The U.S. Senate Committee on Banking, Housing and Urban Affairs is asking for comment to help it craft a possible bill.
“I am particularly interested in what data is contained in modern consumer reports, how the information is gathered, who compiles it, how it is protected, how consumers can access it and correct it, and how privacy is respected,” Chairman Mike Crapo (R-Idaho) said in a news release.
“Congress should make it easy for consumers to find out who is collecting personal information about them, and give consumers power over how that data is used, stored and distributed,” ranking member Sherrod Brown (D-Ohio) added.
The California legislature in 2018 passed a state law, the California Consumer Privacy Act, which applies to businesses with annual gross revenues of more than $25 million or other criteria. It takes effect in 2020.
The California law covers not just personal data but “commercial information,” which includes “records of personal property, products or services purchased, obtained or considered, or other purchasing or consuming histories or tendencies.” It gives consumers the right to demand that businesses delete this information.
If other states enact their own laws, businesses that interact with customers across regions or throughout the country could face conflicting regulations, so a federal approach that preempts state laws is preferred by many national business organizations. But any law should strike a balance between privacy rights, security concerns and the responsible use of customer information by businesses.
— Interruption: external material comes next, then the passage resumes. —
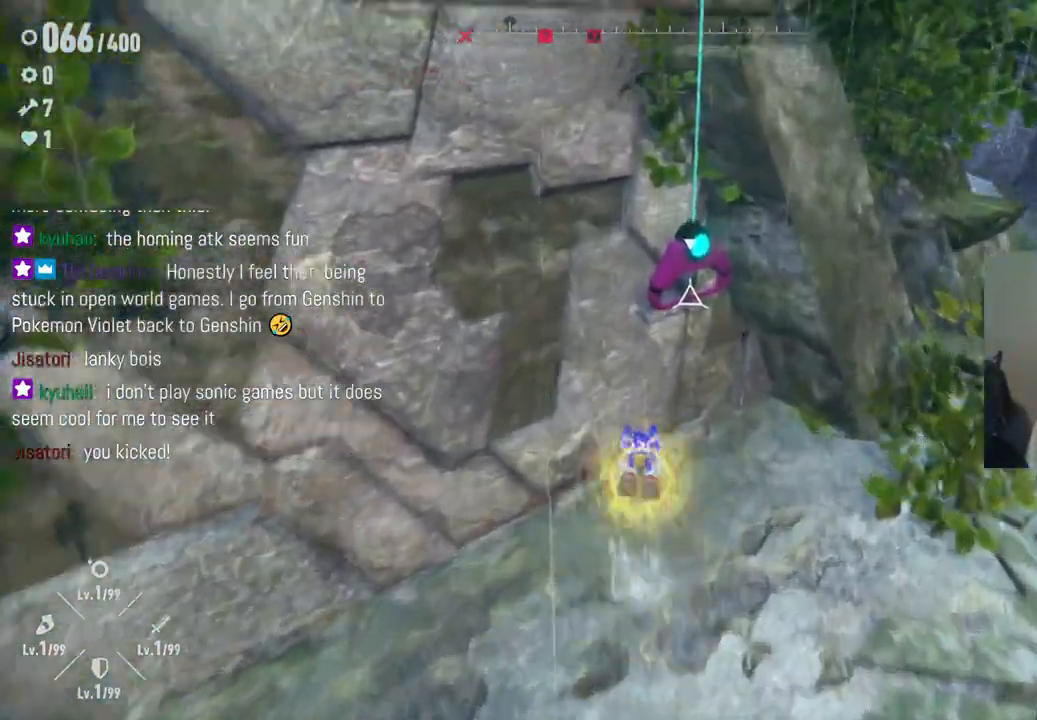
Gameplay with a controller (Xbox layout); each line is a JSON object with the inputs held at the frame after it. "events" lists button and stick changes between this image and that frame as [ms after this image, input, new state], when the widget could be followed in between. Not read: L3 R3.
{"buttons": [], "left_stick": "up-right", "right_stick": "center", "events": [[317, "left_stick", "up-right"]]}
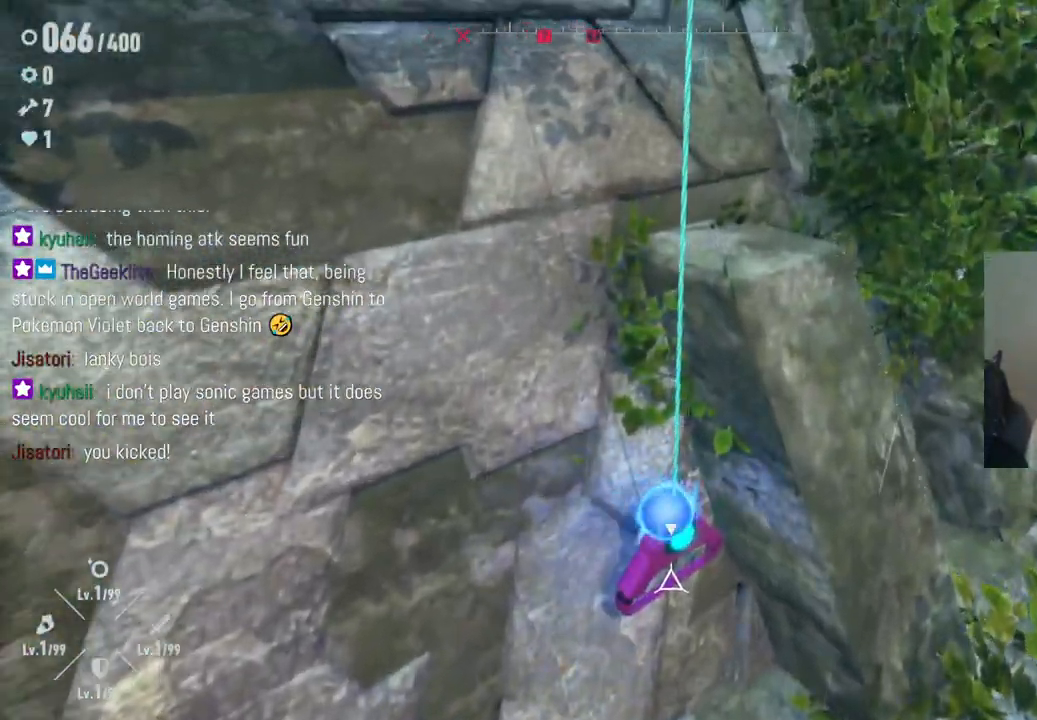
{"buttons": [], "left_stick": "center", "right_stick": "left", "events": [[17, "left_stick", "center"], [333, "right_stick", "left"]]}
The Senate committee is asking stakeholders to comment on what could be done through legislation, regulation or best practices:
1) to give consumers more control over and enhance the protection of consumer financial data, and ensure that consumers are notified of breaches in a timely and consistent manner;
2) to ensure that financial regulators and private financial companies (including third parties that share information with financial regulators and private financial companies) provide adequate disclosure to consumers about the information that is collected about them and for what purposes;
3) to give consumers control over how financial regulators and private financial companies use their data;
4) to protect consumer data and to make sure that information contained in a credit file is accurate;
5) so that a consumer can easily identify and exercise control of data that are (a) collected and shared by data brokers and other firms and (b) used as a factor in establishing a consumer’s eligibility for credit, insurance, employment or other purposes.